Extract data from all rows of a file and create a dataframe

Question

Extract data from all rows of a file and create a dataframe

Asked 3 years, 9 months ago

Viewed 322 times

0

I have a file . txt with 2000 lines (Whatsapp chat) from where I need to extract to a pandas dataframe the date, time and sender of the message. I can do this with the function below:

def parse(file):
  
    data = re.search(r'\d{2}/\d{2}/\d{4}',file )
    hora = re.search(r'\d{2}:\d{2}', file)
    pessoa = re.search(r'(?<=\-)(.*?)(?=\:)',file)
    return data.group(0), hora.group(0), pessoa.group(0)

which works perfectly for a line of the type:

    file = ('20/05/2020 20:35 - Rodrigo Toledo:')
    parse(file)

But I want a way to apply the parse function to all lines of the file . txt, and then turn it into a dataframe.

Could you give an example of an error?

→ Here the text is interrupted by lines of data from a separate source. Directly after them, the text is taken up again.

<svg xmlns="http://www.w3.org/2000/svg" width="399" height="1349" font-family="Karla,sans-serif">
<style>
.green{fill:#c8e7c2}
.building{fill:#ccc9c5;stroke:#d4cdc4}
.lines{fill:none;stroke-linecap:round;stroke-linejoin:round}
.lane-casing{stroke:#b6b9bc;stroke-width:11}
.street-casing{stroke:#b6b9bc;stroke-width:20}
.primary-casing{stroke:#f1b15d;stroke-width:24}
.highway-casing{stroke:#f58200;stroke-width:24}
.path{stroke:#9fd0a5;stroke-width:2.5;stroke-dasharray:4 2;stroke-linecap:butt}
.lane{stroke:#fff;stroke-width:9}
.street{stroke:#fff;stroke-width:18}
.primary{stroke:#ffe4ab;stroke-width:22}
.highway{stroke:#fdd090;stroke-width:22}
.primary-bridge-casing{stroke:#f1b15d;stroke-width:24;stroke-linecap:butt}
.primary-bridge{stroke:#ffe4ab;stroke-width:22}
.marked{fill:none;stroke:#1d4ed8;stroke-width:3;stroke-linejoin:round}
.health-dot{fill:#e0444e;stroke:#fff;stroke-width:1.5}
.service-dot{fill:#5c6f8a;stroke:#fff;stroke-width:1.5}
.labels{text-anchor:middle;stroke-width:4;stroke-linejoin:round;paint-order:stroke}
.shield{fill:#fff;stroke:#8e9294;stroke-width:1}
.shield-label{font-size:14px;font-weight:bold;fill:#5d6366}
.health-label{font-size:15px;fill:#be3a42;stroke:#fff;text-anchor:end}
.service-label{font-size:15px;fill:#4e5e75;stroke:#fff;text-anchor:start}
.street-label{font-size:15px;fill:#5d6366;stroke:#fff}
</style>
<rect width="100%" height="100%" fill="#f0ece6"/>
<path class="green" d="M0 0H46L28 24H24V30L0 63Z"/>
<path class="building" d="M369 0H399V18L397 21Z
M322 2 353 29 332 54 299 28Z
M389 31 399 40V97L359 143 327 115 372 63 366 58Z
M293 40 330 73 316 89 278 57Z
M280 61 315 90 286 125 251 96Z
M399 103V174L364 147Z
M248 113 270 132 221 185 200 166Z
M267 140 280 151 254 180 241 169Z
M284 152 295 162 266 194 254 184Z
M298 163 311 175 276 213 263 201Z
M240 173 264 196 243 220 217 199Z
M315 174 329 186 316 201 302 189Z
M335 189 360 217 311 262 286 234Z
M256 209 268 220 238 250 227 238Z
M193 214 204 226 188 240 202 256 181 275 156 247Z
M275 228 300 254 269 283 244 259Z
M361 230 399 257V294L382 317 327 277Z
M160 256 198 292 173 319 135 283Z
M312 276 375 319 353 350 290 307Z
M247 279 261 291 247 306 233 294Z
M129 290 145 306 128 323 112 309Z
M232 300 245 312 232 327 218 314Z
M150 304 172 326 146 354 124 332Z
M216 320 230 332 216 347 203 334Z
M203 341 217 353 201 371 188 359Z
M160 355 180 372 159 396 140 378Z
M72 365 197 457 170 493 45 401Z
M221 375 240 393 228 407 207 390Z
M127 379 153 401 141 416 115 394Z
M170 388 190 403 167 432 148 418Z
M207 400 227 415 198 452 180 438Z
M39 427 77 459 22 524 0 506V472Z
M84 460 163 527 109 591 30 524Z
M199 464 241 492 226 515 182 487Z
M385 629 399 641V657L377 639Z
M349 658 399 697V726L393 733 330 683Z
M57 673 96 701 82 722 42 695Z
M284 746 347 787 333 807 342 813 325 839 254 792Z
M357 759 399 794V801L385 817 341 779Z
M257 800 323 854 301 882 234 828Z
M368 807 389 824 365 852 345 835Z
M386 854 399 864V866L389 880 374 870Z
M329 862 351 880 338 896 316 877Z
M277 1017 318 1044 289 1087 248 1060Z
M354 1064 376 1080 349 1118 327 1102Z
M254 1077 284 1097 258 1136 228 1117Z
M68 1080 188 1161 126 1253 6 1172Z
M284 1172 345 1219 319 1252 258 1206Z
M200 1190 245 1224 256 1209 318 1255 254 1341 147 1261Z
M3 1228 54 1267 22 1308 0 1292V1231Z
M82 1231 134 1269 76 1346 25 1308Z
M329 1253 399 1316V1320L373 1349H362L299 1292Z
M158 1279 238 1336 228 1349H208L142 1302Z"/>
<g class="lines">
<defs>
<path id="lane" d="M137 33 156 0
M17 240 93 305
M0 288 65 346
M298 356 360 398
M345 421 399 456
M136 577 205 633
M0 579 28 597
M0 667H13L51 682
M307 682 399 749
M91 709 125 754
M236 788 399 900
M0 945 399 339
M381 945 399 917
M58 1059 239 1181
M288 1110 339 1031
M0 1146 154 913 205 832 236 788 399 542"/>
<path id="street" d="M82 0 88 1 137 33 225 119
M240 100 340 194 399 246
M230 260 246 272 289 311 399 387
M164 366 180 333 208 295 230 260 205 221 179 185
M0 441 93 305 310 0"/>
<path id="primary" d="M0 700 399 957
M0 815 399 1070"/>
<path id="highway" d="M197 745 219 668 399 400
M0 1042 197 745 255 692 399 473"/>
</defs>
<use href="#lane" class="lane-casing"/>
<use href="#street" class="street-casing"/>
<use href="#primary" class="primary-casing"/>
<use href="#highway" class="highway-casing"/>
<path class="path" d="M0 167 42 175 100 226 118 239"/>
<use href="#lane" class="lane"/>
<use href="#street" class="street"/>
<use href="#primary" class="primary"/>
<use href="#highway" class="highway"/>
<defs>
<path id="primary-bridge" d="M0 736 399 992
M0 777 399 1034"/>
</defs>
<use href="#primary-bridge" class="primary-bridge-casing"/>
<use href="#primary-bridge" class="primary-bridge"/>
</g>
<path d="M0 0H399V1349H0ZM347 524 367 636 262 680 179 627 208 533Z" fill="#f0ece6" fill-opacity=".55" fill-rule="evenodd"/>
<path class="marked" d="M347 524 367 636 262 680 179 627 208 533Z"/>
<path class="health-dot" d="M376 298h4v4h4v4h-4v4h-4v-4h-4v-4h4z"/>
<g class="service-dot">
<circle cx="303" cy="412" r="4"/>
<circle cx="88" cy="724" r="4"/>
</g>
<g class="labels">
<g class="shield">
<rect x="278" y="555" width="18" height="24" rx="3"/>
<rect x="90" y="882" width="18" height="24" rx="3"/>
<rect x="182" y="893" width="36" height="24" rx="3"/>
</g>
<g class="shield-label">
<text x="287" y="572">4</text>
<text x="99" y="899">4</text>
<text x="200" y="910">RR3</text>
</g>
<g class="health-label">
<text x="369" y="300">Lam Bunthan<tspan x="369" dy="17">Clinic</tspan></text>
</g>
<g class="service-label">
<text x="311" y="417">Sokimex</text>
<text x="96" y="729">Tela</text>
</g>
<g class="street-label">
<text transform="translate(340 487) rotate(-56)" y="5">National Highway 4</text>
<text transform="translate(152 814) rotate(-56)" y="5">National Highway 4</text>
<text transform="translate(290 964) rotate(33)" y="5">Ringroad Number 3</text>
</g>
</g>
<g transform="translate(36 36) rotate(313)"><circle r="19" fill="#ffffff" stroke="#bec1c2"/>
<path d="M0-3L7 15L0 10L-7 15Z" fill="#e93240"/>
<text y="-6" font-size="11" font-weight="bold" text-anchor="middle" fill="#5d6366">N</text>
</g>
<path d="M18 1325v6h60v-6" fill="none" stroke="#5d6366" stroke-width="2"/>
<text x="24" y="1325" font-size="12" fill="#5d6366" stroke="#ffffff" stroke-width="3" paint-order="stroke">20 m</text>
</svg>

Another type of data that your code should work with

– Evilmaax

2020/09/22 at 22:12
The code should always work with a txt file whose lines follow the pattern ('20/05/2020 20:35 - Rodrigo Toledo:'). txt has 2000 lines, so the parse function will need to traverse these 2000 lines, savanda each line executed in another file that will serve as a basis for creating a dataframe.

– StatsPy

2020/09/22 at 22:27

1 answer

Browser other questions tagged python python-3.x regex pandas

You are not signed in. Login or sign up in order to post.

by hkotsubo • **55,826** points · Answer 1 · 2020-09-23T01:20:24+00:00

If the format is always this, you can use a regex to extract all the data at once, go saving the results in a list and at the end create the dataframe:

import pandas as pd
import re

r = re.compile(r'(\d{2}/\d{2}/\d{4}) (\d{2}:\d{2}) - ([^:]+)')
itens = []
with open('dados.txt') as arq:
    for linha in arq: # para cada linha do arquivo
        m = r.match(linha)
        if m: # se a regex encontrou um match, adiciona na lista
            itens.append(m.groups())

# cria o dataframe
df = pd.DataFrame(itens, columns=['data', 'hora', 'nome'])

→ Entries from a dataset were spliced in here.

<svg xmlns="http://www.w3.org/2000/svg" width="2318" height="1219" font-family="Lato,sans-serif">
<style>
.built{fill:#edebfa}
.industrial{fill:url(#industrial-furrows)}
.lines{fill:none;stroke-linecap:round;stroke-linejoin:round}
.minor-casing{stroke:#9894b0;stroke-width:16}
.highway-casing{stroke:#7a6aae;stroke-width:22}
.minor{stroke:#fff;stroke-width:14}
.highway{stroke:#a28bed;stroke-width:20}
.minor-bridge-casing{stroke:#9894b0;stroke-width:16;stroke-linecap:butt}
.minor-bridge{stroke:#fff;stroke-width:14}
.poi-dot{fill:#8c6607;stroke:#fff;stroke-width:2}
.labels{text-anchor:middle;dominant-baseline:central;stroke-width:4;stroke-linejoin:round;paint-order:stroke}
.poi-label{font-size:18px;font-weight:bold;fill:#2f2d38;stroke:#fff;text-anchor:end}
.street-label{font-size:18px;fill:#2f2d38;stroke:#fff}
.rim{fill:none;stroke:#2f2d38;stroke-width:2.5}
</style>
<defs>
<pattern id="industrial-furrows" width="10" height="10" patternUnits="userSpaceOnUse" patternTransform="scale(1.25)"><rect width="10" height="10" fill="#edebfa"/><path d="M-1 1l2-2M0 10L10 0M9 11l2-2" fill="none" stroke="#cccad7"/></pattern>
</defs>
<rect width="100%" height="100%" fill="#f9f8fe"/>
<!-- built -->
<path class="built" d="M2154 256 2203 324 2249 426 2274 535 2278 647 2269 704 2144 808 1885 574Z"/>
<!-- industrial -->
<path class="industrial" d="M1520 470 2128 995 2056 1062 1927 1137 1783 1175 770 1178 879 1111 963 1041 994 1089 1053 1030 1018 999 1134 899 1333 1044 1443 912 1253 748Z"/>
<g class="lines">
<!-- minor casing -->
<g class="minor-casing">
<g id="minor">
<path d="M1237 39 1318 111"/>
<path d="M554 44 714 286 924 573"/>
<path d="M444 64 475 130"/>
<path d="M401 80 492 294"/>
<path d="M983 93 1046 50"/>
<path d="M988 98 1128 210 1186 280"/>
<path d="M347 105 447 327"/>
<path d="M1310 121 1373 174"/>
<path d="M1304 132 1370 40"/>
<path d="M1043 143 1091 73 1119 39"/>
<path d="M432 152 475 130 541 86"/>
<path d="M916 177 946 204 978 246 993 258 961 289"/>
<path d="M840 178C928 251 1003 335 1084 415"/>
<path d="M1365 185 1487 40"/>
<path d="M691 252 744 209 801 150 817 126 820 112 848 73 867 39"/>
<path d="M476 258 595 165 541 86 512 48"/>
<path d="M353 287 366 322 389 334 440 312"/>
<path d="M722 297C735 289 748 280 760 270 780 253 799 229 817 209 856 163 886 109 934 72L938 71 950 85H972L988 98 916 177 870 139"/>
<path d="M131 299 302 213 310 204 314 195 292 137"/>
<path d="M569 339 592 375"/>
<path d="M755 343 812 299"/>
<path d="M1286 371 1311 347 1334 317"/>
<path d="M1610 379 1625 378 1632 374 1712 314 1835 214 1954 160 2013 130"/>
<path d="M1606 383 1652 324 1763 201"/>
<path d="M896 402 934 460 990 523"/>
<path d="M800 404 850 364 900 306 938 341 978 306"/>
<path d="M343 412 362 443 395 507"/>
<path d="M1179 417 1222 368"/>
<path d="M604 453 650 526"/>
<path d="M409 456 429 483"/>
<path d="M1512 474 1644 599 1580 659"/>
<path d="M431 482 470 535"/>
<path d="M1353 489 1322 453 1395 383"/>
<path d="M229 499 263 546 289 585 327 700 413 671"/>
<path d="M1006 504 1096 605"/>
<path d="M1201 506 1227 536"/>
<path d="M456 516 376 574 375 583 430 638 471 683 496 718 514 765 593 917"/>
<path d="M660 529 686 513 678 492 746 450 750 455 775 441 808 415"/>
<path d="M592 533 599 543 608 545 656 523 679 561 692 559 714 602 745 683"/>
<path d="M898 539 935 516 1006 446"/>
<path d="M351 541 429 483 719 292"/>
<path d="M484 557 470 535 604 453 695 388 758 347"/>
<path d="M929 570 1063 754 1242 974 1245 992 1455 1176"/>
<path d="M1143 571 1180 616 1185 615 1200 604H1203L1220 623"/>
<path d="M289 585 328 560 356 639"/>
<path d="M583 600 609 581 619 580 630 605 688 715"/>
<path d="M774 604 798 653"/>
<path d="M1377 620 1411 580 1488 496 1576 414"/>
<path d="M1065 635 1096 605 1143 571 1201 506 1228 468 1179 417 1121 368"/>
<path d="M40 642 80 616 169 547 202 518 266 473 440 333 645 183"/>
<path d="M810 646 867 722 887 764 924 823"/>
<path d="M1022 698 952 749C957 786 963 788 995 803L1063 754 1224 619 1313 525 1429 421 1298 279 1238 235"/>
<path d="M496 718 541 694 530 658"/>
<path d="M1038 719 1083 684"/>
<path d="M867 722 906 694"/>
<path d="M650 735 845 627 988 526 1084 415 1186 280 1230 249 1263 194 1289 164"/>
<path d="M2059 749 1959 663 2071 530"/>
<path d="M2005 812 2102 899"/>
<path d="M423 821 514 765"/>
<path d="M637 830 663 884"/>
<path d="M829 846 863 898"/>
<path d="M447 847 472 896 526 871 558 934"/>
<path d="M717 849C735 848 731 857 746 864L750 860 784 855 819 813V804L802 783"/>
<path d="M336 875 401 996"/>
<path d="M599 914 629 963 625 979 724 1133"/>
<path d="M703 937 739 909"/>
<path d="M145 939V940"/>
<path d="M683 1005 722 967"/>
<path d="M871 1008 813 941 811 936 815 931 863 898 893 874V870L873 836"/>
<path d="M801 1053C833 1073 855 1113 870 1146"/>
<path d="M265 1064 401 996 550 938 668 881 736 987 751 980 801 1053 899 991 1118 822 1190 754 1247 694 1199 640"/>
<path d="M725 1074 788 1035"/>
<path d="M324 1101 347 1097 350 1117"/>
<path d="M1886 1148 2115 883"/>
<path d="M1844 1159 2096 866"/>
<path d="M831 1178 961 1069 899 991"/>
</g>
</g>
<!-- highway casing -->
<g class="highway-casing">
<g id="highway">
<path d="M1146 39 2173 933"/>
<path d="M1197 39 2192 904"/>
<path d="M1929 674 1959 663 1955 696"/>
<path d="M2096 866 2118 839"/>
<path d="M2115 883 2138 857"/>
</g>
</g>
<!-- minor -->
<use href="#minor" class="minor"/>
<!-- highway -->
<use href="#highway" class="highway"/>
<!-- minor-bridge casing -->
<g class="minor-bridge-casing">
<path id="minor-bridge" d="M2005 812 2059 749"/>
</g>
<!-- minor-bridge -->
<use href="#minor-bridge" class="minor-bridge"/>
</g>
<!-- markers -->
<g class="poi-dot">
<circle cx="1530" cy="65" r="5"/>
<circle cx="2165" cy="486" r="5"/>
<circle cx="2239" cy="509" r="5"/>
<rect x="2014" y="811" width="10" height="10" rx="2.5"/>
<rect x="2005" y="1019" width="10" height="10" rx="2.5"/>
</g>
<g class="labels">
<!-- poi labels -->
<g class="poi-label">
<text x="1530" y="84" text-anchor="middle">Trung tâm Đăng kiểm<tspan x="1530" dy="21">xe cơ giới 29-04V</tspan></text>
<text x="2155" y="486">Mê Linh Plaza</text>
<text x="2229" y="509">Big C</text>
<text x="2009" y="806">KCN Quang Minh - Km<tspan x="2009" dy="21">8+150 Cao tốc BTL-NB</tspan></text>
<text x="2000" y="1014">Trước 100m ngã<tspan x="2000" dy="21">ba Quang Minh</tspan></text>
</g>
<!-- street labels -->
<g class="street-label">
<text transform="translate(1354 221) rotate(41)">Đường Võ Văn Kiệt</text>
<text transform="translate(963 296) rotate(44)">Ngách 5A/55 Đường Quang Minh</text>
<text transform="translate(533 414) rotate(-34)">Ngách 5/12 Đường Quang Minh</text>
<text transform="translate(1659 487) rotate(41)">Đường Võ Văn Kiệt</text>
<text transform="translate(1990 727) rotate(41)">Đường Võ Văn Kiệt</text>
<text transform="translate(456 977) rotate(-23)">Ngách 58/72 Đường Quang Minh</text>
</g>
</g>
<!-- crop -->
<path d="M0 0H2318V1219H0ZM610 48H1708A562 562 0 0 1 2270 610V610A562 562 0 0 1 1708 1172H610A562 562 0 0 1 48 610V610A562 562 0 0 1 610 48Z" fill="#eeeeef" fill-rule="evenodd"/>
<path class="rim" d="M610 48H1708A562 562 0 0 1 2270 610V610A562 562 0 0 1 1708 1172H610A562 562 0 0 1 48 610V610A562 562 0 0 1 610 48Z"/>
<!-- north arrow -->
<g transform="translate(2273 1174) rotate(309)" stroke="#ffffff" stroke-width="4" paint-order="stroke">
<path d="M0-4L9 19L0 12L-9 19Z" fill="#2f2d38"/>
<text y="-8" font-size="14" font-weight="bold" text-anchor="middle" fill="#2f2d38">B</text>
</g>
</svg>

In the regex I put the passages corresponding to the date, time and name. For date and time, I used the same one you were already using: the number of numbers and the separators.

For the name, I used [^:]+, which is "one or more characters that nay are :". So I take everything after the hyphen :.

And each of these passages is in parentheses to form a catch group, so I can take it all at once with the method groups, that returns a tuple with all groups.

At the end of loop, the list itens will have several tuples, each containing the date, time and name.

Then just create the dataframe and choose the column names (as an example, I used the creative names "date", "time" and "name").